Posted by andrew (Favicon staff member) about 1 year ago
Plus ADSL2+ is of little help on the downstream for lines >48dB attenuation
Posted by Michael_Chare about 1 year ago
I would like to see Councils ensure that FTTC is enabled on all cabinets, then when FTTP on demand becomes available, faster speeds will at least be possible for those prepared to pay the connection charge.
Posted by craigbrass about 1 year ago
@camieabz: ADSL2+ upgrades are pointless at improving services for those who need it. People who get <2Mbps now will see NO benefit from an ADSL2+ upgrade and can sometimes even be worse on bad lines. FTTC is also pointless as those on <2Mbps are often long distances from cabinets. Spend large amounts of £ on the worst off getting them full FTTP to improve the final 10%. BT / Virgin Media will cover 65-70% private sector. If both sides keep spending, they will meet in the middle. Job done and the ppl who REALLY need it get it.
Posted by andrew (Favicon staff member) about 1 year ago
Yes they will meet in the middle, but when? In the meantime those in the middle become the new digital divide .

In short still not fair.
Posted by otester about 1 year ago
Maybe the population shouldn't have voted for artificial competition & low prices at the expense of coverage/quality.
Posted by GMAN99 about 1 year ago
craig, Virgin are not expanding their footprint hardly at all so this meet in the middle might take some time!
Posted by craigbrass about 1 year ago
@Andrew: Well is it fair to start with those who already get 2-8Mbps who are in the 65/70-90% and by the time you get to the final 10% and realise there is nothing left to do anything for them with? We should start with the people worst off and work backwards...

@GMAN99: Accept that Virgin have no incentive to increase their footprint. It will be BT and new entrants that do it.
Posted by andrew (Favicon staff member) about 1 year ago
@craigbrass So if there is no problem leaving perhaps 5 million on speeds of 2 to 8 Meg for another five years, why is there such a need to upgrade that final 2 million to more than the planned 2 Mbps?

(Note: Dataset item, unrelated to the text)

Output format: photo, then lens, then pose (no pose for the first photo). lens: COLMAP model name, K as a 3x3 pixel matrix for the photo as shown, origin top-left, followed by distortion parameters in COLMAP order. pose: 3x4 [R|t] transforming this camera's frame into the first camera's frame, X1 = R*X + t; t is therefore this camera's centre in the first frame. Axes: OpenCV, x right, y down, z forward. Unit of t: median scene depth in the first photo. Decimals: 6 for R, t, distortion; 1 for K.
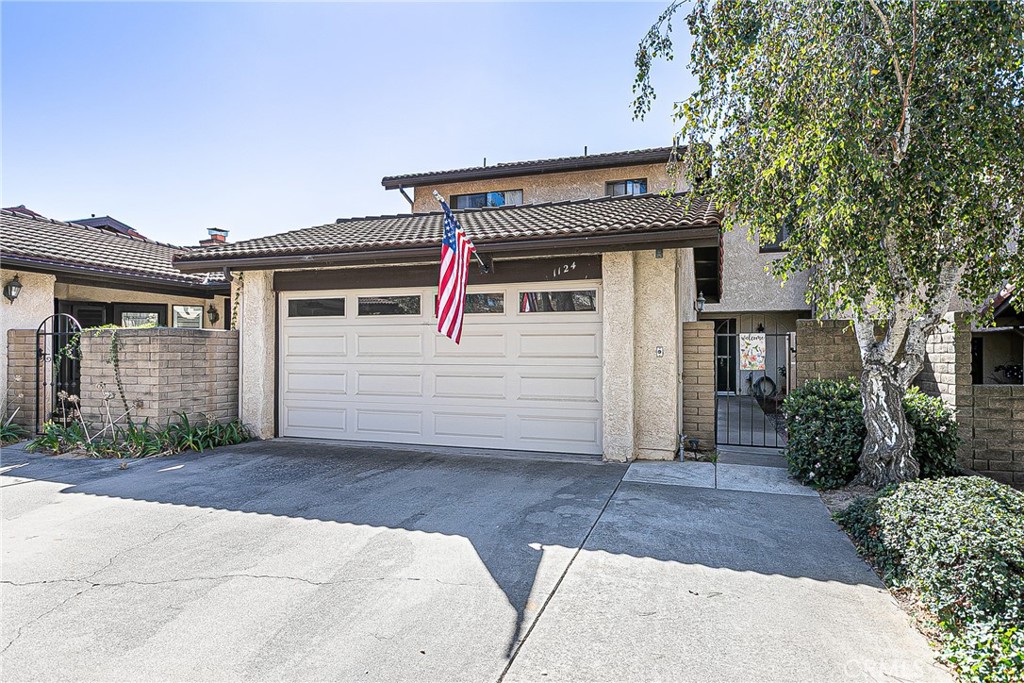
lens RADIAL K [[625.5, 0, 510.2], [0, 625.5, 343.0], [0, 0, 1]] dist [-0.004373, 0.000119]
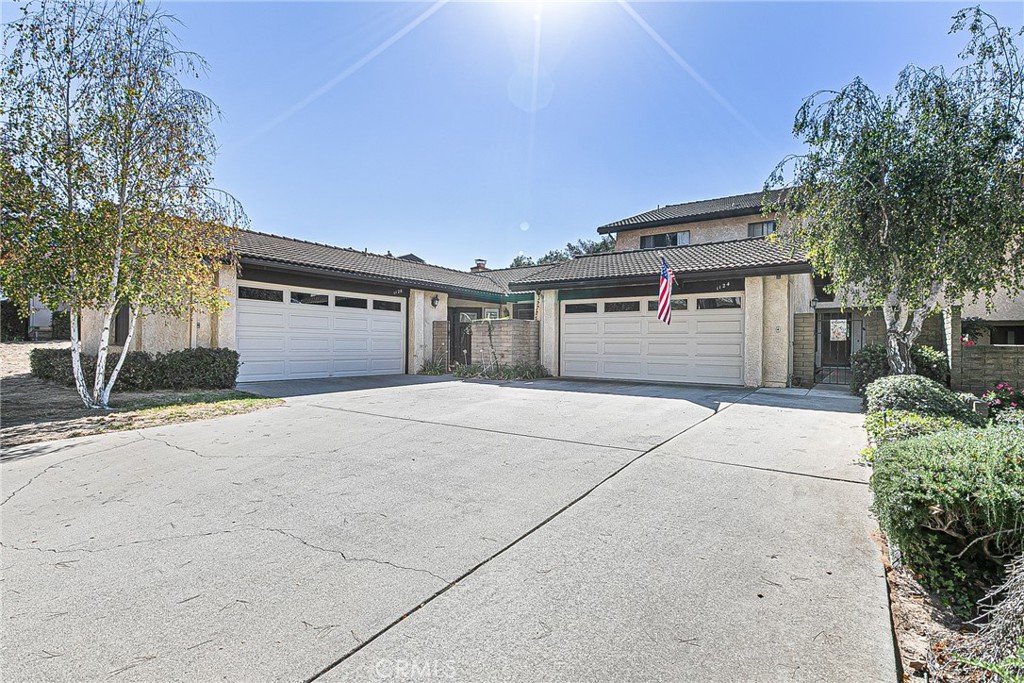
lens RADIAL K [[506.3, 0, 511.5], [0, 506.3, 344.5], [0, 0, 1]] dist [0.000170, -0.001380]
pose [[0.959854, 0.006733, -0.280418, -0.090905], [-0.002439, 0.999874, 0.015658, 0.033571], [0.280488, -0.014346, 0.959750, -0.606463]]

Some authoriries are looking at more than 90% from their projects anyway.

Posted by craigbrass about 1 year ago
The alternative is the final 10% (or less in some cases) still don't get 2Mbps. One local authority has basically said the 2Mbps USC is already done because satellite is available everywhere. The final 10% have no chance unless they are served by a sustainable WISP imo. Watch out for a press release re Cumbria and WISPs over the next week ;)
Posted by camieabz about 1 year ago
@ craigbass / andrew

I appreciate that some will not benefit from ADSL2+ upgrades, but some will. It's cheaper and more realistic than FTTx for the more rural areas.

There also seems to be a fair amount of slow connections in properties which should be faster (I can see a 56 Meg connection in an area near to me, with a 0.55 Meg connection nearer to the exchange).

Some BT initiative to encourage home owners to get their connection looked at would help too.